### RECORDS SUPPLIED
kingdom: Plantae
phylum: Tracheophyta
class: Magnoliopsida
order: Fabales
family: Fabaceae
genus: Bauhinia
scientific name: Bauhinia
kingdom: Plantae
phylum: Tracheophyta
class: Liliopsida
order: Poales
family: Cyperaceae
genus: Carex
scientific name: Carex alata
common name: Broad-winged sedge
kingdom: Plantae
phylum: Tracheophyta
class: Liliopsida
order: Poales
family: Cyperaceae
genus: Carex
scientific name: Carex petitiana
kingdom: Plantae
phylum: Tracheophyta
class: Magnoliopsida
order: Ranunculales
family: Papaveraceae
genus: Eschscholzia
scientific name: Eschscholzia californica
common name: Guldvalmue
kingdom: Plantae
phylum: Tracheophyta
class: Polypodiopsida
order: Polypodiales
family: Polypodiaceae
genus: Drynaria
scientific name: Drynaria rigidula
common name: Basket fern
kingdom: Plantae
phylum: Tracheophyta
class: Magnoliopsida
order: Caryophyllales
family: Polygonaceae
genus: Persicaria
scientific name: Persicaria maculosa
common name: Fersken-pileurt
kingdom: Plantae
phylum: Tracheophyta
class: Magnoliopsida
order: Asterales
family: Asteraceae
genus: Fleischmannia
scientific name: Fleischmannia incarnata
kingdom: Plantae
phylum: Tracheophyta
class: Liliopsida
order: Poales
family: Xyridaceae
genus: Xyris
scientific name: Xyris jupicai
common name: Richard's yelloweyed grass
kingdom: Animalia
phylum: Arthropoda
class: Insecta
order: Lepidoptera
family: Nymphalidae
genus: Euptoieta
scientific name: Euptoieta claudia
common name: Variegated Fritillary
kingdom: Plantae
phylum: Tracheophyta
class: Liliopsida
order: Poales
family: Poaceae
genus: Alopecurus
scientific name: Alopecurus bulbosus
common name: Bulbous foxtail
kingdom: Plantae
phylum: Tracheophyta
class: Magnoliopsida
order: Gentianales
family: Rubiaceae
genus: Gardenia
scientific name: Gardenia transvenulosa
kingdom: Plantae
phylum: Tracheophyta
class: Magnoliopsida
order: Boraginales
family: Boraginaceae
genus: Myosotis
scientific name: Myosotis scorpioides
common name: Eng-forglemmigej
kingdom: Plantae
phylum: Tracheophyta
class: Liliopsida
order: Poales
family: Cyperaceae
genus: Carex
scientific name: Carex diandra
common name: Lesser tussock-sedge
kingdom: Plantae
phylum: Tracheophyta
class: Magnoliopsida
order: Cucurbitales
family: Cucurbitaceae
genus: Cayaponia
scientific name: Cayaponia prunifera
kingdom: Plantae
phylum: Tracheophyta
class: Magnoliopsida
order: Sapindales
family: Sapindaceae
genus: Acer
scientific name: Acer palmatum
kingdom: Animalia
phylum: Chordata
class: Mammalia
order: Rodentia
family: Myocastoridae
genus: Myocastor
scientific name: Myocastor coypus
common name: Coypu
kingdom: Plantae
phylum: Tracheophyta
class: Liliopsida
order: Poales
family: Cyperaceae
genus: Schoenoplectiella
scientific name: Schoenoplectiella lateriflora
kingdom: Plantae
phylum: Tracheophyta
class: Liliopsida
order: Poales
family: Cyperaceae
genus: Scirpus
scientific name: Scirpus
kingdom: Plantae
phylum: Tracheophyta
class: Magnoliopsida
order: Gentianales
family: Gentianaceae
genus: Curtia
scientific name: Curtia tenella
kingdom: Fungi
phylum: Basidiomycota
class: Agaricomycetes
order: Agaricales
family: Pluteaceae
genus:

### CHALLENGE
Copy all of the entries above, replacing each "common name" with "vernacular name" and leaving every other line unchanged.

### FULL RESPONSE
kingdom: Plantae
phylum: Tracheophyta
class: Magnoliopsida
order: Fabales
family: Fabaceae
genus: Bauhinia
scientific name: Bauhinia
kingdom: Plantae
phylum: Tracheophyta
class: Liliopsida
order: Poales
family: Cyperaceae
genus: Carex
scientific name: Carex alata
vernacular name: Broad-winged sedge
kingdom: Plantae
phylum: Tracheophyta
class: Liliopsida
order: Poales
family: Cyperaceae
genus: Carex
scientific name: Carex petitiana
kingdom: Plantae
phylum: Tracheophyta
class: Magnoliopsida
order: Ranunculales
family: Papaveraceae
genus: Eschscholzia
scientific name: Eschscholzia californica
vernacular name: Guldvalmue
kingdom: Plantae
phylum: Tracheophyta
class: Polypodiopsida
order: Polypodiales
family: Polypodiaceae
genus: Drynaria
scientific name: Drynaria rigidula
vernacular name: Basket fern
kingdom: Plantae
phylum: Tracheophyta
class: Magnoliopsida
order: Caryophyllales
family: Polygonaceae
genus: Persicaria
scientific name: Persicaria maculosa
vernacular name: Fersken-pileurt
kingdom: Plantae
phylum: Tracheophyta
class: Magnoliopsida
order: Asterales
family: Asteraceae
genus: Fleischmannia
scientific name: Fleischmannia incarnata
kingdom: Plantae
phylum: Tracheophyta
class: Liliopsida
order: Poales
family: Xyridaceae
genus: Xyris
scientific name: Xyris jupicai
vernacular name: Richard's yelloweyed grass
kingdom: Animalia
phylum: Arthropoda
class: Insecta
order: Lepidoptera
family: Nymphalidae
genus: Euptoieta
scientific name: Euptoieta claudia
vernacular name: Variegated Fritillary
kingdom: Plantae
phylum: Tracheophyta
class: Liliopsida
order: Poales
family: Poaceae
genus: Alopecurus
scientific name: Alopecurus bulbosus
vernacular name: Bulbous foxtail
kingdom: Plantae
phylum: Tracheophyta
class: Magnoliopsida
order: Gentianales
family: Rubiaceae
genus: Gardenia
scientific name: Gardenia transvenulosa
kingdom: Plantae
phylum: Tracheophyta
class: Magnoliopsida
order: Boraginales
family: Boraginaceae
genus: Myosotis
scientific name: Myosotis scorpioides
vernacular name: Eng-forglemmigej
kingdom: Plantae
phylum: Tracheophyta
class: Liliopsida
order: Poales
family: Cyperaceae
genus: Carex
scientific name: Carex diandra
vernacular name: Lesser tussock-sedge
kingdom: Plantae
phylum: Tracheophyta
class: Magnoliopsida
order: Cucurbitales
family: Cucurbitaceae
genus: Cayaponia
scientific name: Cayaponia prunifera
kingdom: Plantae
phylum: Tracheophyta
class: Magnoliopsida
order: Sapindales
family: Sapindaceae
genus: Acer
scientific name: Acer palmatum
kingdom: Animalia
phylum: Chordata
class: Mammalia
order: Rodentia
family: Myocastoridae
genus: Myocastor
scientific name: Myocastor coypus
vernacular name: Coypu
kingdom: Plantae
phylum: Tracheophyta
class: Liliopsida
order: Poales
family: Cyperaceae
genus: Schoenoplectiella
scientific name: Schoenoplectiella lateriflora
kingdom: Plantae
phylum: Tracheophyta
class: Liliopsida
order: Poales
family: Cyperaceae
genus: Scirpus
scientific name: Scirpus
kingdom: Plantae
phylum: Tracheophyta
class: Magnoliopsida
order: Gentianales
family: Gentianaceae
genus: Curtia
scientific name: Curtia tenella
kingdom: Fungi
phylum: Basidiomycota
class: Agaricomycetes
order: Agaricales
family: Pluteaceae
genus:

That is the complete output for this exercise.